‘One travels by intensity; displacements and spatial figures depend on intensive thresholds of nomadic deterritorialization . . . that simultaneously define complementary, sedentary reterritorializations.’
– Gilles Deleuze and Félix Guattari, A Thousand Plateaus: Capitalism and Schizophrenia, 1980, translated from the French by Brian Massumi
Europe is a construct. Far from being the natural self-expression of some ‘soul’ or ‘spirit’, it is (as Deleuze might put it) an assemblage, formed through centuries of cultural contingency, of transposition, disassembly, reconfiguration, upgrade; an invention that’s constructed in longue durée, that is still under construction, specs and settings all negotiable. Like theatre itself, Europe is a contraption, a machine. Or, to use a term close to my writer’s heart, a fiction – one of the richest, most brilliant and most dark, most full of danger and potential that has ever been composed. We reside within the European polis, take part in its project – which, being the project of the polis, is always and ineluctably political – to the extent that we accept this fiction, and accept it as a fiction; not, in a deluded way, as some essential ‘truth’, but rather in the manner of a script, a set of stage directions within which to operate. This process, being contingent and untied to any single tribe, locale or language – indeed, on the contrary, being borne of mass migrations and translations, of inclusions and expropriations – is absolutely unconnected to questions of blood or race. Polis not ethnos: that’s the basic operating code underpinning European democracy. When those instructions are jammed into reverse, the code runs backwards, ethnos placed before and over polis, then that other European mode, or script, or fiction – fascism – grinds and jolts its way into action. Polis or ethnos; democracy or fascism. We – readers, actors, spectators, citizens – are the operators; we get to choose the script, which way to throw the switch.

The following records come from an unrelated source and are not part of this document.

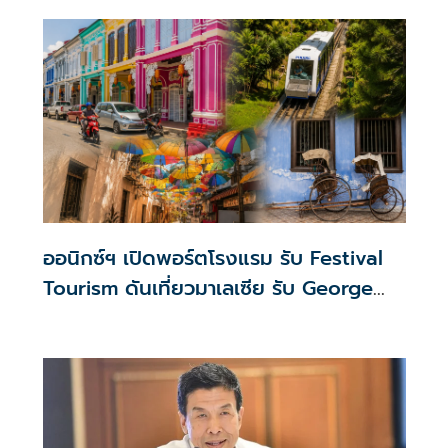
ออนิกซ์ฯ เปิดพอร์ตโรงแรม รับ Festival
Tourism ดันเที่ยวมาเลเซีย รับ George
Town Festival–Hari Merdeka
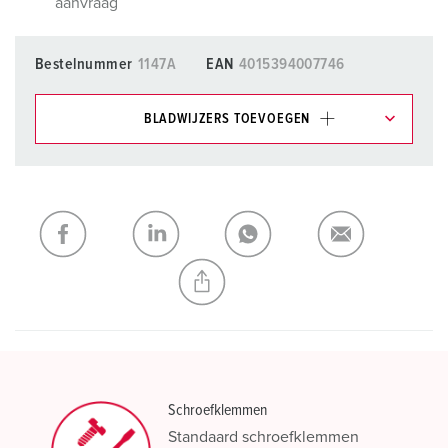
aanvraag
Bestelnummer
1147A
EAN
4015394007746
BLADWIJZERS TOEVOEGEN
Onze producten kunt u in het gedeelte
verlanglijstje/winkelmand in verschillende lijsten beheren.
Mijn lijst
(0)
TOEVOEGEN
NIEUW LIJST MAKEN
Schroefklemmen
Standaard schroefklemmen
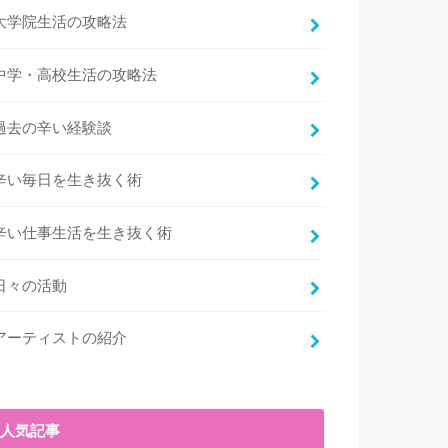
大学院生活の攻略法
中学・高校生活の攻略法
過去の辛い経験談
辛い毎日を生き抜く術
辛い仕事生活を生き抜く術
日々の活動
アーティストの紹介
人気記事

Europe, right now, is sick – in theatre – and at war, in theatre, with itself. In terms of grid, of system, it’s short-circuiting, suffering power cuts. It needs a meaning-generator, a machine to reanimate its scripts, codes and directions, reframe its dramatic possibilities. The bureaucrats may still be staffing the administrative building, but that’s meaningless without the Dionysian enclave on the lower hillside. The Acropolis needs its theatre back.
This is an excerpt from a speech, entitled ‘Machine for a European Theatre: a Manifesto’, delivered at Berlin’s Literaturhaus on 5 May 2019.